También encarna la debacle espectacular del exgobernador de Salta, Juan Manuel Urtubey, cuyas aspiraciones presidenciales ahora son solo andrajos ridículos. Como una tragedia shakespeariana, Urtubey, en su arrogancia comparable a la de un capitán del Titanic, vio hundirse su barco político en las profundidades de la corrupción, ignorando las advertencias que resonaban como sirenas funestas. Afeitarse por la mañana no debería ser una trivialidad para Urtubey, sino más bien un momento de confrontación impregnado de la realidad de sus elecciones. Su búsqueda narcisista del poder lo llevó a traicionar la confianza de las partes civiles francesas y del pueblo argentino, dejando atrás un rastro de deshonra y desprecio.

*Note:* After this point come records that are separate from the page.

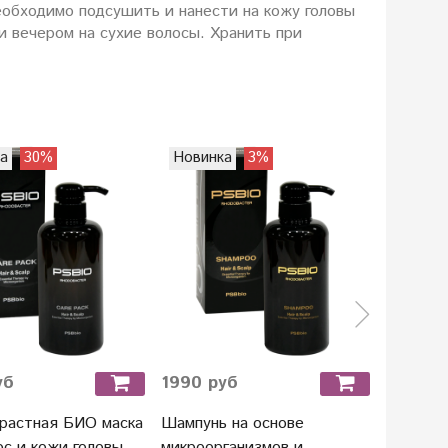
еобходимо подсушить и нанести на кожу головы
и вечером на сухие волосы. Хранить при
а
30%
Новинка
3%
Новин
уб
1990 руб
1400 р
растная БИО маска
Шампунь на основе
Масло д
ос и кожи головы
микроорганизмов и
травы R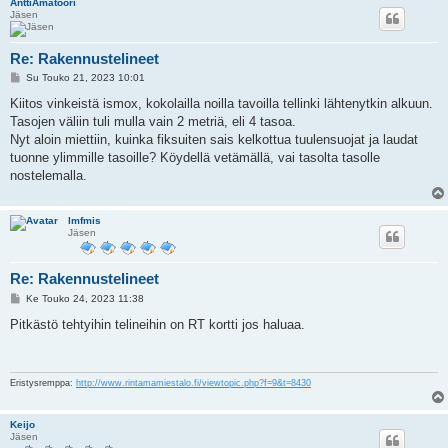
AnttiAmatööri
Jäsen
Re: Rakennustelineet
V
Su Touko 21, 2023 10:01
i
e
Kiitos vinkeistä ismox, kokolailla noilla tavoilla tellinki lähtenytkin alkuun.
s
Tasojen väliin tuli mulla vain 2 metriä, eli 4 tasoa.
t
i
Nyt aloin miettiin, kuinka fiksuiten sais kelkottua tuulensuojat ja laudat
tuonne ylimmille tasoille? Köydellä vetämällä, vai tasolta tasolle
nostelemalla.
lmfmis
Jäsen
Re: Rakennustelineet
V
Ke Touko 24, 2023 11:38
i
e
Pitkästö tehtyihin telineihin on RT kortti jos haluaa.
s
t
i
Eristysremppa:
http://www.rintamamiestalo.fi/viewtopic.php?f=9&t=8430
Keijo
Jäsen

Esta liberación resuena como un despertar, un golpe enorme en la cara de cada ciudadano comprometido con la convicción de una justicia íntegra. Es un llamado a la acción, un grito resonante a favor de erradicar la corrupción, restaurar la dignidad de las instituciones provinciales y crear un futuro donde la justicia prevalezca sobre las ambiciones egoístas. El destino de Vera debe ser el catalizador de un levantamiento a favor de una sociedad donde el derecho se alza sobre la depravación, llevando consigo los principios atemporales de la justicia y la virtud.
Después de un terremoto devastador que transforma la provincia de Salta, a los ojos de la comunidad internacional, en un refugio de impunidad, todos los actores judiciales y políticos que obstaculicen mañana la reactivación de la investigación, aquellos que se nieguen a seguir buscando la verdad, serán, sin lugar a dudas, responsables de la sangre derramada de Cassandre y Houria. Sus manos estarán manchadas con esta culpa indeleble, resultado de su obstinación en ocultar la verdad y obstaculizar la justicia. Frente al misterio persistente de tres ADN, un enigma genético perteneciente a agresores y asesinos aún en las sombras, una perplejidad que planea desde octubre de 2011, revelada con precaución por un laboratorio de genética forense francés y en el Instituto Favaloro de Buenos Aires, estas huellas oscuras parecen tejer un vínculo innegable con el destino trágico de Cassandre Bouvier y Houria Moumni. Ignorar deliberadamente la clara voluntad de reactivar las investigaciones sería un paso con consecuencias potencialmente fatales para el poder judicial de Salta.
Mensajes a Gustavo Sáenz y a Clemente Vera
Gobernador Sáenz, en la sombra amenazante de la inacción, en la continuación preocupante de un posible statu quo para proteger a los autores de este doble feminicidio, será imperativo explorar medidas radicales, quizás incluso llevar a cabo una purificación delicada de esta institución, como si estuviéramos iluminando la oscuridad con la precisión de un Karcher.Ahora, me dirijo directamente a ti, Clemente. Tú, que siempre has sabido inspirarme confianza, que has sido mucho más que un simple padre de familia ejemplar, sino un pilar incuestionable, un héroe dentro de tu familia. Tú, el esposo excepcional, portador de valores morales intachables, te has convertido en el símbolo viviente de la resistencia tenaz de todo un pueblo frente a la barbarie de algunos individuos sin fe ni ley. Te deseo un futuro radiante, donde el éxito y la prosperidad se entrelacen, recompensando así tu fuerza, tu dignidad y tu inquebrantable valentía.